## JOB
Restate the entries below exactly. Images are not part of the copy.

::: INPUT MATERIAL :::

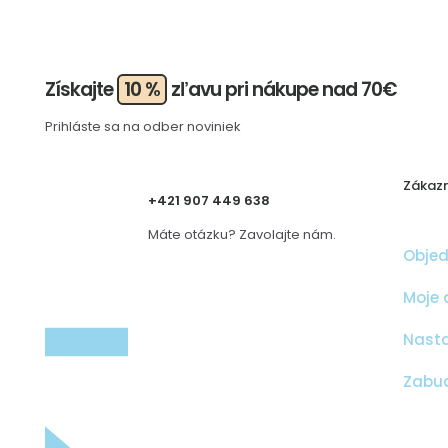
Získajte
10 %
zľavu pri nákupe nad 70€
Prihláste sa na odber noviniek
Zákazn
+421 907 449 638
Máte otázku? Zavolajte nám.
Obje
Moje 
Nasta
Zabud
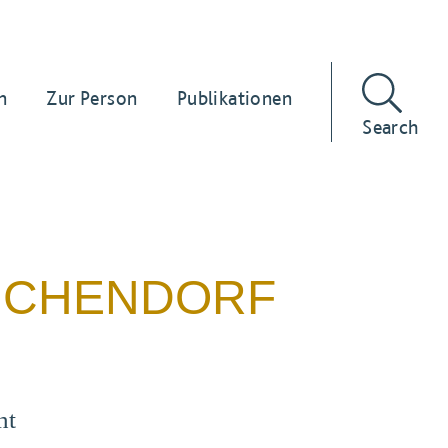
n
Zur Person
Publikationen
Search
EICHENDORF
ht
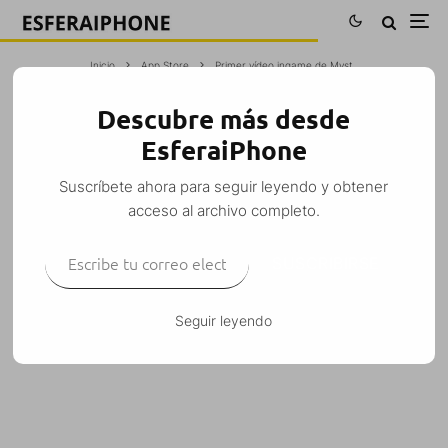
Inicio
App Store
Primer vídeo ingame de Myst
Descubre más desde
PRIMER VÍDEO INGAME DE MYST
EsferaiPhone
M. Alejandro W. García Fuentes (Esfera)
·
App Store
Juegos
Noticias
·
Suscríbete ahora para seguir leyendo y obtener
8 abril, 2009
·
1 Minuto de lectura
acceso al archivo completo.
Escribe tu correo electrónico…
SUSCRIBIRSE
Primer vídeo ingame del port de
Myst
para iPhone.
Seguir leyendo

:::

## WORKED SOLUTION
Získajte
10 %
zľavu pri nákupe nad 70€
Prihláste sa na odber noviniek
Zákazn
+421 907 449 638
Máte otázku? Zavolajte nám.
Obje
Moje 
Nasta
Zabud
n
Zur Person
Publikationen
Search
EICHENDORF
ht
Inicio
App Store
Primer vídeo ingame de Myst
Descubre más desde
PRIMER VÍDEO INGAME DE MYST
EsferaiPhone
M. Alejandro W. García Fuentes (Esfera)
·
App Store
Juegos
Noticias
·
Suscríbete ahora para seguir leyendo y obtener
8 abril, 2009
·
1 Minuto de lectura
acceso al archivo completo.
Escribe tu correo electrónico…
SUSCRIBIRSE
Primer vídeo ingame del port de
Myst
para iPhone.
Seguir leyendo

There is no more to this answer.